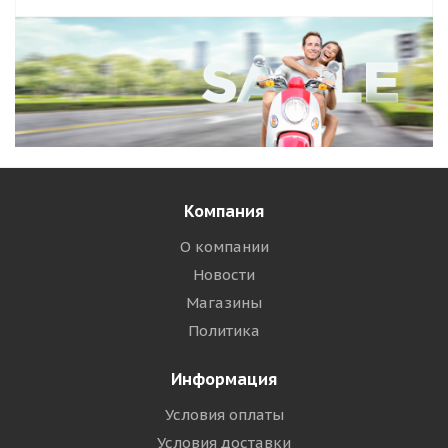
Компания
О компании
Новости
Магазины
Политика
Информация
Условия оплаты
Условия доставки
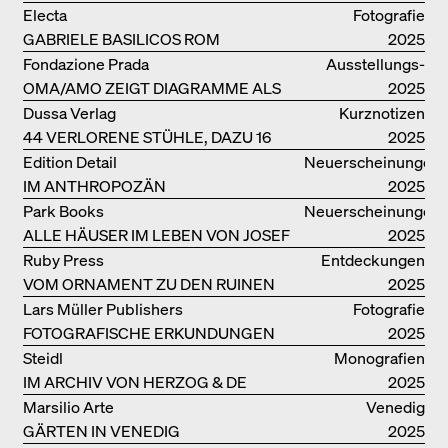
GROUND
Electa
Fotografie
GABRIELE BASILICOS ROM
2025
Fondazione Prada
Ausstellungs­
OMA/AMO ZEIGT DIAGRAMME ALS
kataloge
2025
NARRATIVE DER ERKENNTNIS
Dussa Verlag
Kurznotizen
44 VERLORENE STÜHLE, DAZU 16
2025
SOFAS UND BÄNKE
Edition Detail
Neuerscheinungen
IM ANTHROPOZÄN
2025
Park Books
Neuerscheinungen
ALLE HÄUSER IM LEBEN VON JOSEF
2025
FRANK
Ruby Press
Entdeckungen
VOM ORNAMENT ZU DEN RUINEN
2025
DES ALLTAGS
Lars Müller Publishers
Fotografie
FOTOGRAFISCHE ERKUNDUNGEN
2025
VON DENISE SCOTT BROWN
Steidl
Monografien
IM ARCHIV VON HERZOG & DE
2025
MEURON
Marsilio Arte
Venedig
GÄRTEN IN VENEDIG
2025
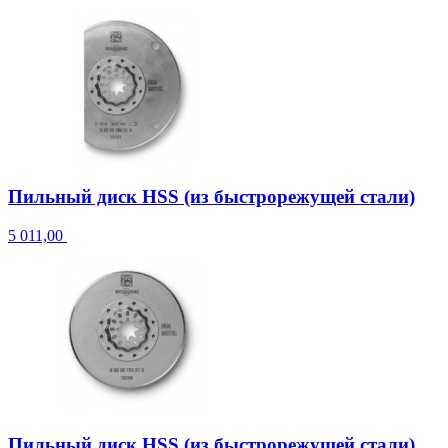
Пильный диск HSS (из быстрорежущей стали)
5 011,00
Пильный диск HSS (из быстрорежущей стали)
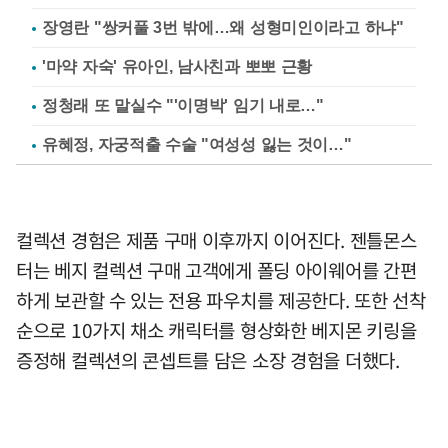
장영란 "쌍커풀 3번 밖에…왜 성형미인이라고 하냐"
'마약 자숙' 유아인, 남사친과 뽀뽀 근황
정청래 또 말실수 "'이명박' 임기 내로…"
유혜정, 자궁적출 수술 "여성성 잃는 것이…"
컬렉션 경험은 제품 구매 이후까지 이어진다. 젠틀몬스
터는 베지 컬렉션 구매 고객에게 폴딩 아이웨어를 간편
하게 보관할 수 있는 전용 파우치를 제공한다. 또한 선착
순으로 10가지 채소 캐릭터를 형상화한 베지몬 키링을
증정해 컬렉션의 콘셉트를 담은 소장 경험을 더했다.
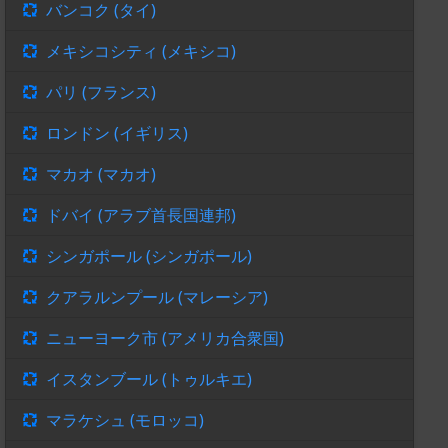
バンコク (タイ)
メキシコシティ (メキシコ)
パリ (フランス)
ロンドン (イギリス)
マカオ (マカオ)
ドバイ (アラブ首長国連邦)
シンガポール (シンガポール)
クアラルンプール (マレーシア)
ニューヨーク市 (アメリカ合衆国)
イスタンブール (トゥルキエ)
マラケシュ (モロッコ)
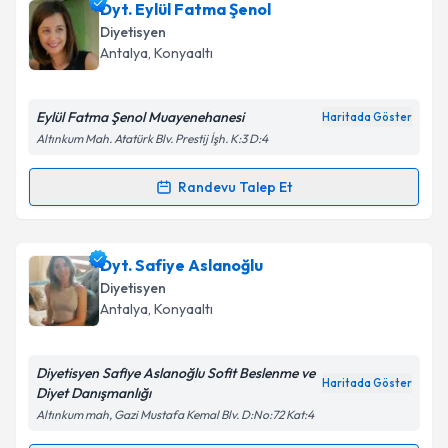
Uzm. Dyt. Nimet PETEK DEMİR
için randevu takvimi
Dyt. Eylül Fatma Şenol
talebi oluşturun. Size bu uzmandan randevu almanız
Diyetisyen
için bir takvim hazırlandığında e-posta ile
Antalya
,
Konyaaltı
bilgilendireceğiz.
E-posta Adresiniz
Eylül Fatma Şenol Muayenehanesi
Haritada Göster
Altınkum Mah. Atatürk Blv. Prestij İşh. K:3 D:4
Randevu Talep Et
Randevu Takvimi Talebi
Kişisel verilerimin işlenmesine ilişkin
Aydınlatma
Metni
'ni okudum ve kişisel verilerimin belirtilen
kapsamda işlenmesini kabul ediyorum.
Dyt. Eylül Fatma Şenol
için randevu takvimi talebi
Dyt. Safiye Aslanoğlu
oluşturun. Size bu uzmandan randevu almanız için bir
Diyetisyen
takvim hazırlandığında e-posta ile bilgilendireceğiz.
Takvim Talebini Gönder
Antalya
,
Konyaaltı
E-posta Adresiniz
Diyetisyen Safiye Aslanoğlu Sofit Beslenme ve
Haritada Göster
Diyet Danışmanlığı
Altınkum mah, Gazi Mustafa Kemal Blv. D:No:72 Kat:4
Kişisel verilerimin işlenmesine ilişkin
Aydınlatma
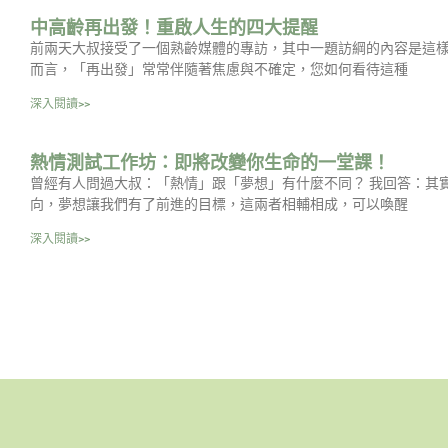
中高齡再出發！重啟人生的四大提醒
前兩天大叔接受了一個熟齡媒體的專訪，其中一題訪綱的內容是這樣
而言，「再出發」常常伴隨著焦慮與不確定，您如何看待這種
深入閱讀>>
熱情測試工作坊：即將改變你生命的一堂課！
曾經有人問過大叔：「熱情」跟「夢想」有什麼不同？ 我回答：其
向，夢想讓我們有了前進的目標，這兩者相輔相成，可以喚醒
深入閱讀>>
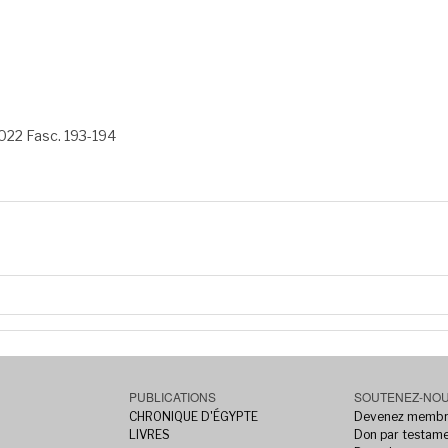
022 Fasc. 193-194
PUBLICATIONS
SOUTENEZ-NO
CHRONIQUE D'ÉGYPTE
Devenez memb
LIVRES
Don par testam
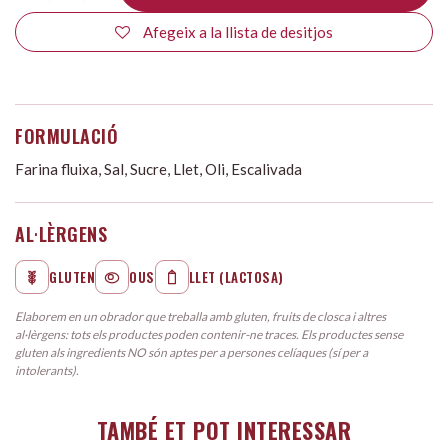
Afegeix a la llista de desitjos
FORMULACIÓ
Farina fluixa, Sal, Sucre, Llet, Oli, Escalivada
AL·LÈRGENS
GLUTEN
OUS
LLET (LACTOSA)
Elaborem en un obrador que treballa amb gluten, fruits de closca i altres
al·lèrgens: tots els productes poden contenir-ne traces. Els productes sense
gluten als ingredients NO són aptes per a persones celíaques (sí per a
intolerants).
TAMBÉ ET POT INTERESSAR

▸ **Problem requirements**
Select each line above that contains the word "Aslanoğlu".

▸ **Task result**
Dyt. Safiye Aslanoğlu
Diyetisyen Safiye Aslanoğlu Sofit Beslenme ve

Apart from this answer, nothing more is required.